Construction can be destructive
Many ex-service members join the ranks of construction workers upon leaving the military. A 2020 CDC study found that the suicide rate among workers in certain industries was significantly greater than the general U.S. population. The industry groups that had the highest suicide rates are:
- Mining, Quarrying, and Oil and Gas Extraction (males: 54.2 per 100,000)
- Construction (males: 45.3 per 100,000)
- Other Services (such as automotive repair; males: 39.1 per 100,000)
- Agriculture, Forestry, Fishing, and Hunting (males: 36.1 per 100,000)
- Transportation and Warehousing (males: 29.8 per 100,000; females: 10.1 per 100,000)
The suicide rate was also greater than the general population for the following major occupation groups:
- Construction and Extraction (males: 49.4 per 100,000; females: 25.5 per 100,000)**
- Installation, Maintenance, and Repair (males: 36.9 per 100,000)
- Arts, Design, Entertainment, Sports, and Media (males: 32.0 per 100,000)
- Transportation and Material Moving (males: 30.4 per 100,000; females: 12.5 per 100,000)
- Protective Service (females: 14.0 per 100,000)
- Healthcare Support (females: 10.6 per 100,000)
† Rates reflect 2016 data **No other industry group had a rate of female suicide greater than the general female population
The AGC (Associated General Contractors of America) is launching a new effort to combat high suicide rates and improve mental health among the industry’s workers.
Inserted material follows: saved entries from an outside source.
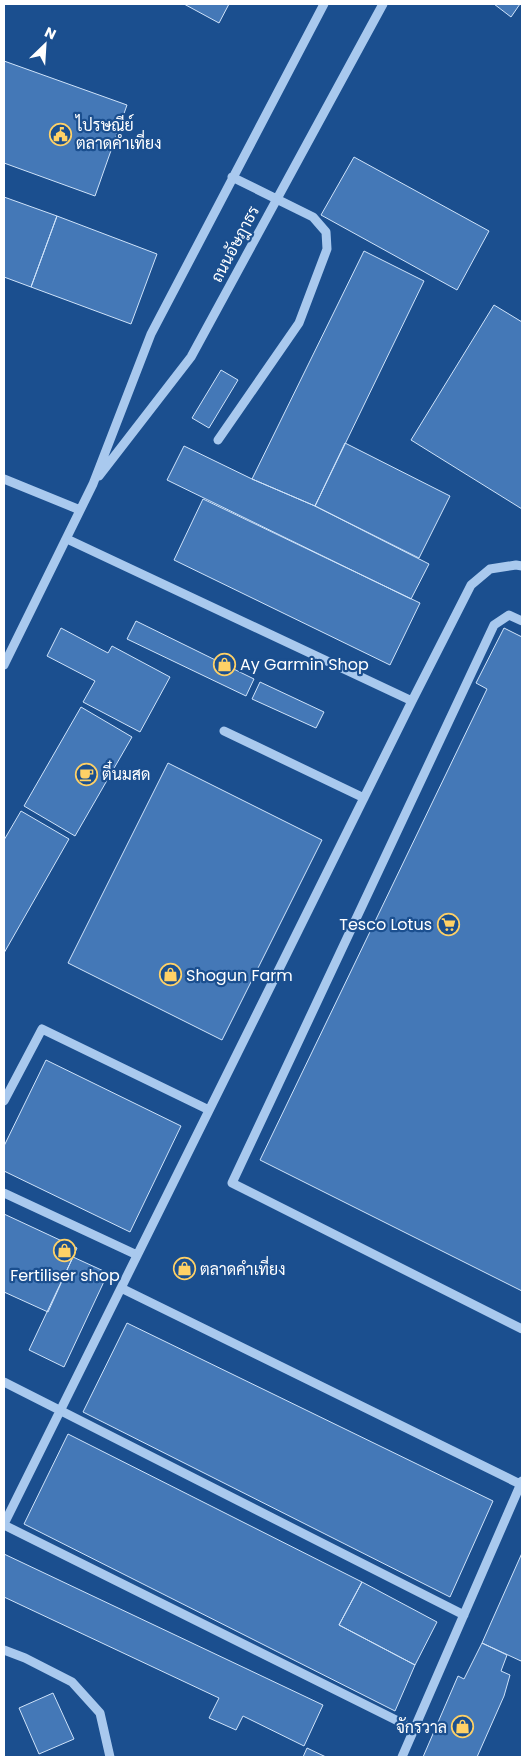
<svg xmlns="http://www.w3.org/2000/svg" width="526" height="1761" font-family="Poppins,Sarabun,sans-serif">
<rect width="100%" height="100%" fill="#1b4f8f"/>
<path fill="#4478b7" stroke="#cfe3fa" d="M184 4H229L219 23Z
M494 4H520L511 17Z
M4 61 127 105 95 196 4 163Z
M354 157 489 231 457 290 321 215Z
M4 197 57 216 31 287 4 277Z
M57 216 157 254 131 324 31 287Z
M364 251 424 281 315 506 252 479Z
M494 305 522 322V509L411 440Z
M221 370 238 380 209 428 192 418Z
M345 443 450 496 419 558 315 506Z
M184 446 252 479 315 506 429 564 411 599 167 480Z
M203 499 420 603 390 665 174 560Z
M136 621 254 679 246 696 127 639Z
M61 628 108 653 112 646 170 677 140 732 83 702 95 681 47 656Z
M504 628 522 637V1291L260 1160 487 689 476 683Z
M260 682 324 712 316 728 252 699Z
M81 707 132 737 75 836 24 806Z
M168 763 322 840 222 1040 68 963Z
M21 811 69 839 4 953V840Z
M46 1060 181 1126 130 1232 4 1171V1146Z
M4 1214 77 1248 48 1312 4 1292Z
M73 1257 108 1273 64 1367 29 1350Z
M127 1323 493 1501 450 1597 83 1412Z
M68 1434 362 1582 339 1625 415 1665 395 1711 24 1524Z
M522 1553V1658L521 1661 482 1643Z
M4 1554 323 1705 304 1746 243 1716 236 1730 209 1718 219 1698 4 1597Z
M362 1582 437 1622 415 1665 339 1625Z
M482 1643 507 1655 501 1671 510 1675 504 1696 477 1757H423L458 1676 464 1679Z
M53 1693 74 1739 39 1754 19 1708Z
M307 1748 326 1757H303Z"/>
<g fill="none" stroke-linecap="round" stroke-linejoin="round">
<path stroke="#a9c9ee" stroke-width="9" d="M218 440 299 323 327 249 326 232 313 217 232 177
M99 476 191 357 383 4
M4 479 80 510
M67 539 412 701
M522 621 509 615 494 625 232 1183 522 1329
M4 665 93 484 151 334 324 4
M224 731 364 798
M4 1101 42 1029 209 1110
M4 1193 137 1255
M121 1288 522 1485
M4 1382 464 1615
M4 1524 412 701 471 585 490 569 516 565 522 566
M4 1525 414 1729
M4 1650 25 1658 72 1682 100 1713 110 1757
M402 1757 522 1481"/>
</g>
<defs>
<symbol id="civic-ring" viewBox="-11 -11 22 22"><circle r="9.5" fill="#1b4f8f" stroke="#ffd166" stroke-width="1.5"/><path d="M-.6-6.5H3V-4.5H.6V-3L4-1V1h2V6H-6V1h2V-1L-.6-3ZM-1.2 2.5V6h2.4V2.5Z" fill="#ffd166"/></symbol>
<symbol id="shop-ring" viewBox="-11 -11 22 22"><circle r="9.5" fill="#1b4f8f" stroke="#ffd166" stroke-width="1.5"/><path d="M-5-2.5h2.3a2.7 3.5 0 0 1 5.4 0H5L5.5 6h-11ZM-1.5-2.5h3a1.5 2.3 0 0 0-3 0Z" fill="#ffd166"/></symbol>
<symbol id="cafe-ring" viewBox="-11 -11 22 22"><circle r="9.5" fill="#1b4f8f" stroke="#ffd166" stroke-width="1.5"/><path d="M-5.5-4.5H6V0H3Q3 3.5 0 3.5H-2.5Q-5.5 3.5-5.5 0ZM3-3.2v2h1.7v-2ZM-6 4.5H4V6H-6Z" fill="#ffd166"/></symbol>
<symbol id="supermarket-ring" viewBox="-11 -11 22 22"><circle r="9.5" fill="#1b4f8f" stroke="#ffd166" stroke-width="1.5"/><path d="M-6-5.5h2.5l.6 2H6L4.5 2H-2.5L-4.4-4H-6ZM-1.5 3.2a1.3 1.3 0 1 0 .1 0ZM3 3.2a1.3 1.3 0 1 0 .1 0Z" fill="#ffd166"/></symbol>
</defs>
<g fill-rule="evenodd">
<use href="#civic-ring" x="48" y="122" width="25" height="25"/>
<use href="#shop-ring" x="212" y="652" width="25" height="25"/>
<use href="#cafe-ring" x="74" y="762" width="25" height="25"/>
<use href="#supermarket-ring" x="436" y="912" width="25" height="25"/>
<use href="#shop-ring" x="158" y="962" width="25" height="25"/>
<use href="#shop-ring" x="52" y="1238" width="25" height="25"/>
<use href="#shop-ring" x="172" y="1256" width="25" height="25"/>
<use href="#shop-ring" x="450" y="1714" width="25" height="25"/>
</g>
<g text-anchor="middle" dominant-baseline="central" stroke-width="4.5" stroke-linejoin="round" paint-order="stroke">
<g font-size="16" fill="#fff" stroke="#1b4f8f" text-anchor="start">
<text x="76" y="125">ไปรษณีย์<tspan x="76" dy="18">ตลาดคำเที่ยง</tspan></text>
<text x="240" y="664">Ay Garmin Shop</text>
<text x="102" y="774">ตี๋นมสด</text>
<text x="432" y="924" text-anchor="end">Tesco Lotus</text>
<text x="186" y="975">Shogun Farm</text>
<text x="200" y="1269">ตลาดคำเที่ยง</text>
<text x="65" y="1275" text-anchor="middle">Fertiliser shop</text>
<text x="447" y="1727" text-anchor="end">จักรวาล</text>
</g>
<g font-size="16" fill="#fff" stroke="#1b4f8f">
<text transform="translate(235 244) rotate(-62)">ถนนอัษฎาธร</text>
</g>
</g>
<rect width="526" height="1761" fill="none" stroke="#ffffff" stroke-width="10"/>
<g transform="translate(45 45) rotate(25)" stroke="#1b4f8f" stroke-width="4" paint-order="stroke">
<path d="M0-4L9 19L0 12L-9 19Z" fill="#ffffff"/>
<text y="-8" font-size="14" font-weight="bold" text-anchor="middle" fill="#ffffff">N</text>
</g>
</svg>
The new effort, which the association is launching as part of its support for suicide prevention month, is designed to address the high rate of suicide among construction workers.
The AGC CEO Stephen E. Sandherr has come out and said, “We cannot stand by while a silent epidemic of suicide takes place within our industry.” Sandherr has been adamant that the industry needs to work harder to reduce the stigma of mental health issues in the construction, by letting workers know it is okay to seek the assistant required which will ultimately, save lives.
He shared a disturbing statistic which reveals that a construction worker is five times as likely to die by suicide than workplace safety hazards—in 2015 there were 53.2 suicides per 100,000 workers compared to a national construction workplace fatality rate of 10.2 per 100,000 workers.
The construction association is preparing a series of video PSA (public service announcements) featuring construction workers who almost succumbed to their mental health challenges. The workers in these videos will urge members of the construction industry to not be afraid to seek help.
In addition to the videos, the AGC is launching a quarterly forum to share examples of successful mental health and suicide prevention efforts coupled with a comprehensive collection of resources for construction firms and workers can obtain about mental health and suicide prevention. Those resources will be available online, free of charge, to all construction firms.
The bottomline is that safety isn’t just about wearing the right protective equipment. It is about understanding that it is okay to ask for help and you are not alone in an industry that needs to be more empathic.